Try it out: Calm Cocoa Hot Chocolate Meditation
2. Body Scan Meditation
Sometimes when you’re caught up in a busy mind, one of the best things you can do is bring your focus into your body – and that’s exactly what a body scan meditation does. This meditation (which is also the one that’s normally done at the end of a yoga session) helps you to connect with your body and also use it as an ‘anchor’ to ground you in the present moment away from anxious thinking.
Try it out: Body Scan Meditation
3. Mindful Walking
As with a body scan, mindful walking is a great way to move your focus into you body. It’s also particularly helpful if you find it difficult to sit in stillness for meditation (and is often a good meditation exercise for kids). You can do this inside just walking in a circle or a line and tuning into the feeling of each step, or you can do it outside. This has the double whammy of fresh air and meditation – and it’s particularly lovely if you have woods or a park you can walk in.
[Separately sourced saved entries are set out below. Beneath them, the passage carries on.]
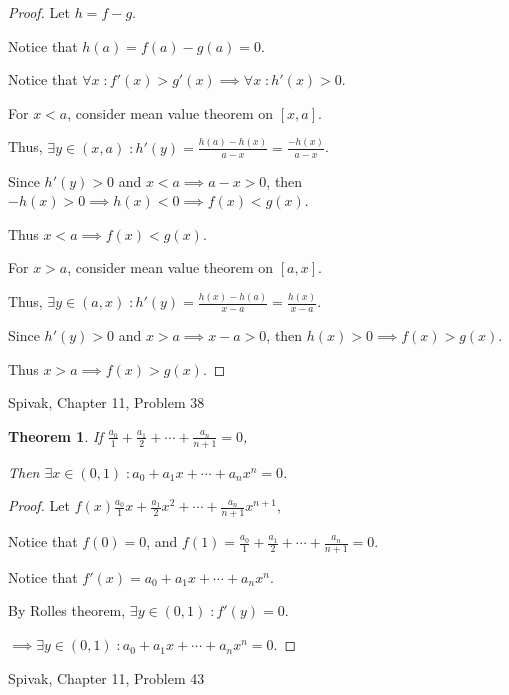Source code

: \documentclass{article} %
\theoremstyle{plain}
\newtheorem*{theorem*}{Theorem}
\theoremstyle{definition}
\begin{document}
\begin{proof}
    Let $h = f - g$.

    Notice that $h(a) = f(a) - g(a) = 0$.

    Notice that $\forall x \; \colon f'(x) > g'(x) \implies \forall x \; \colon h'(x) > 0$.

    For $x < a$, consider mean value theorem on $[x,a]$.

    Thus, $\exists y \in (x,a) \; \colon h'(y) = \frac{h(a) - h(x)}{a -x} = \frac{-h(x)}{a-x}$.

    Since $h'(y) > 0$ and $x < a \implies a-x > 0$, then $-h(x) > 0 \implies h(x) < 0 \implies f(x) < g(x)$.
    
    Thus $x < a \implies f(x) < g(x)$.

    For $x > a$, consider mean value theorem on $[a,x]$.

    Thus, $\exists y \in (a,x) \; \colon h'(y) = \frac{h(x) - h(a)}{x - a} = \frac{h(x)}{x-a}$.

    Since $h'(y) > 0$ and $x > a \implies x-a > 0$, then $h(x) > 0 \implies f(x) > g(x)$.

    Thus $x > a \implies f(x) > g(x)$.
\end{proof}


\noindent{} Spivak, Chapter 11, Problem 38

\begin{theorem*}
    If $\frac{a_0}{1} + \frac{a_1}{2} + \cdots + \frac{a_n}{n+1} = 0$,

    Then $\exists x \in (0,1) \; \colon a_0 + a_1 x + \cdots + a_n x^n = 0$.
\end{theorem*}

\begin{proof}
    Let $f(x) \frac{a_0}{1} x + \frac{a_1}{2} x^2 + \cdots + \frac{a_n}{n+1} x^{n+1}$,

    Notice that $f(0) = 0$, and $f(1) = \frac{a_0}{1} + \frac{a_1}{2} + \cdots + \frac{a_n}{n+1} = 0$.

    Notice that $f'(x) = a_0 + a_1 x + \cdots + a_n x^n$.

    By Rolles theorem, $\exists y \in (0,1) \; \colon f'(y) = 0$.

    $\implies \exists y \in (0,1) \; \colon a_0 + a_1 x + \cdots + a_n x^n = 0$.

\end{proof}

\noindent{} Spivak, Chapter 11, Problem 43
\end{document}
Try it out: Mindful Walking Exercise (mindful.org)
4. Gratitude Meditation
It’s so easy to get caught up in negative thinking spirals (especially if you’ve been doomscrolling news or social media), so shifting into more of a gratitude mindset can help to break this cycle. As with all meditation this is not about pretending all things are okay; it’s about recognising that even if many things aren’t okay, there are still some things that are!
It might be as simple as being thankful for your comfy bed or a lovely cup of tea in the morning – or something much larger. There’s a lot of evidence around the benefits of ‘gratitude thinking’ so even if it feels a bit too unicorns and rainbows for you, why not try it for a couple of weeks and see how it feels?